Twisting around, Ricardo kneecapped the two still standing to the rear of the Humvee by the hangar doors. When they screamed and fell, he drilled them with another shot each to the face. He didn’t dare waste another shot just to be sure they were dead—Anton hadn’t given him any spare magazines. He just hoped that this one was the full fifteen rounds. In which case he still had eleven to go.
He quickly scanned what he could see between the tires and the dead bodies piling up on the floor.
Nothing doing.
He rolled up close to dead guy Number One lying below Hannah’s door.
:Michelle. Abort! There’s a drug deal going down here.:
Nothing.
:Michelle, goddamn it. This is real world, not time for emotion shit. Answer me.:
More nothing.
He was going to strangle that woman the next time he saw her.
A full-blown firefight was going on above him—Hannah and Anton from inside the armored Humvee versus at least three more backup men. Thankfully the windows were also bulletproof to mere rifle fire.
Two of the three men outside the driver’s side of the vehicle were down by the time he snaked around the first corpse to get a line on the last man attacking from that side who, as he
went down, got off a burst from his rifle. Thankfully he was set to a three-round burst rather than full automatic. Two rounds thudded into his dead leader’s body, but the third found a gap between the dead guy and the bottom edge of the Humvee. A sudden fire lit in Ricardo’s leg.
Ricardo dumped a pair into the shooter’s already shot-up face as he hit the floor.
Hannah and Anton by the odd grouping of shots—Hannah’s almost stacked with his, spine cutters at nose high, and Anton’s single high on the skull, possibly even skipping off the bone underneath.
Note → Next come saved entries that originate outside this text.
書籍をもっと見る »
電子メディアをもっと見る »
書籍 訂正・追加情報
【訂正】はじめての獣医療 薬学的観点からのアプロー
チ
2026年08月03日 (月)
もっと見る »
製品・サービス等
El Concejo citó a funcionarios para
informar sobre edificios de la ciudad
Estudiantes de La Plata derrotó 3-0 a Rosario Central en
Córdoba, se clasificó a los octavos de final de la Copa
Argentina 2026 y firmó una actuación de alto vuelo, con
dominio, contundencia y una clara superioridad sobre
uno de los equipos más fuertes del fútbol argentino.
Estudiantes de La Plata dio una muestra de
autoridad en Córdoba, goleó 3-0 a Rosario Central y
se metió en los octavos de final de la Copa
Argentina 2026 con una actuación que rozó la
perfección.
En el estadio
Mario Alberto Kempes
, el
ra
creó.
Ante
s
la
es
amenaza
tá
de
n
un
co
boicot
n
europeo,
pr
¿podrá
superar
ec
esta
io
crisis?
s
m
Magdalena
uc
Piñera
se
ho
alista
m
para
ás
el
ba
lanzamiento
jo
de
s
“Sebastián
Nine rounds left in his lone magazine.
Ricardo slapped a hand on his leg.
It wasn’t just bleeding.
It was spurting.
Arterial flow!
He jammed a finger into the bullet hole, which hurt like a firebrand—something he had too much experience with.
But it didn’t stop the flow.
Out of the firefight and momentarily protected by still being under the Humvee, he yanked off his belt, wrapped it twice around his upper thigh, and rebuckled it—earning him skinned knuckles as he battered them against the underside of the Humvee’s suspension. Jamming the Glock’s muzzle through one of the loops, he cranked it around three times. Ricardo couldn’t tell if the blood flow stopped, but by the amount of pain, he’d assume it was tight enough. Any tighter and he might pass out from the pain and lose his hold on the weapon.
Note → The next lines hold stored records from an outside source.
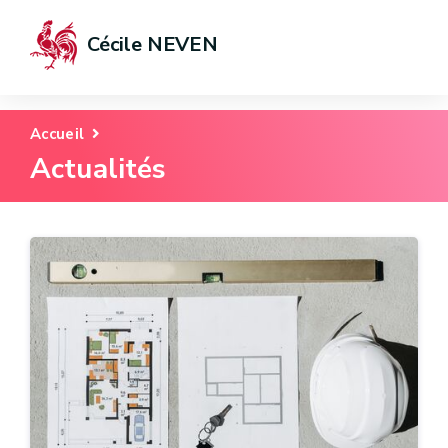
Cécile NEVEN
Accueil
Actualités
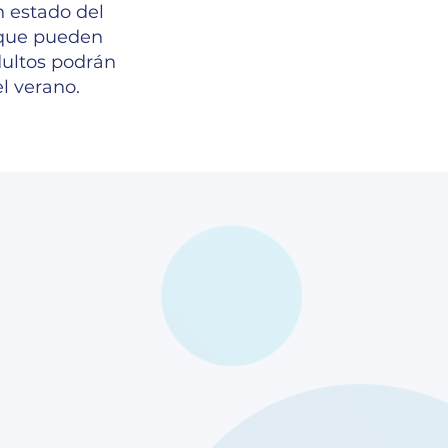
 estado del
 que pueden
dultos podrán
l verano.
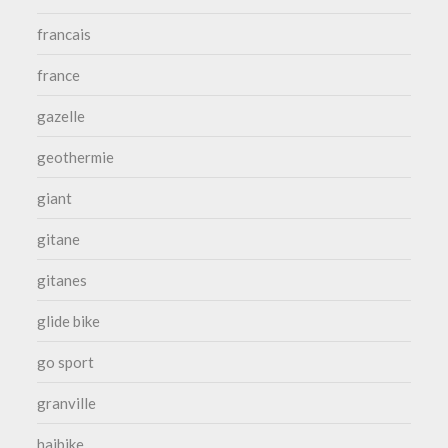
francais
france
gazelle
geothermie
giant
gitane
gitanes
glide bike
go sport
granville
haibike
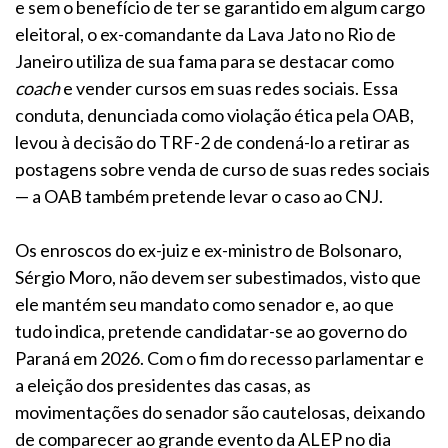
e sem o benefício de ter se garantido em algum cargo
eleitoral, o ex-comandante da Lava Jato no Rio de
Janeiro utiliza de sua fama para se destacar como
coach
e vender cursos em suas redes sociais. Essa
conduta, denunciada como violação ética pela OAB,
levou à decisão do TRF-2 de condená-lo a retirar as
postagens sobre venda de curso de suas redes sociais
— a OAB também pretende levar o caso ao CNJ.
Os enroscos do ex-juiz e ex-ministro de Bolsonaro,
Sérgio Moro, não devem ser subestimados, visto que
ele mantém seu mandato como senador e, ao que
tudo indica, pretende candidatar-se ao governo do
Paraná em 2026. Com o fim do recesso parlamentar e
a eleição dos presidentes das casas, as
movimentações do senador são cautelosas, deixando
de comparecer ao grande evento da ALEP no dia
Another spate of automatic gunfire, this time from the front of the vehicle. If Hannah and Anton were still in the game rather than bleeding out as he was, they’d be pinned down by a shooter who could control either side of the vehicle. Humvee windshields were tough, but they didn’t last forever.
He twisted his leg around and fought against the scream of pain that threatened to erupt forth and reveal his position. But he managed to line up his handgun, still wrapped into his belt-tourniquet, by aiming with the angle of his leg. The first shot passed between the shooter’s legs. But the second shot hit him. He dropped to one knee, but not to the floor.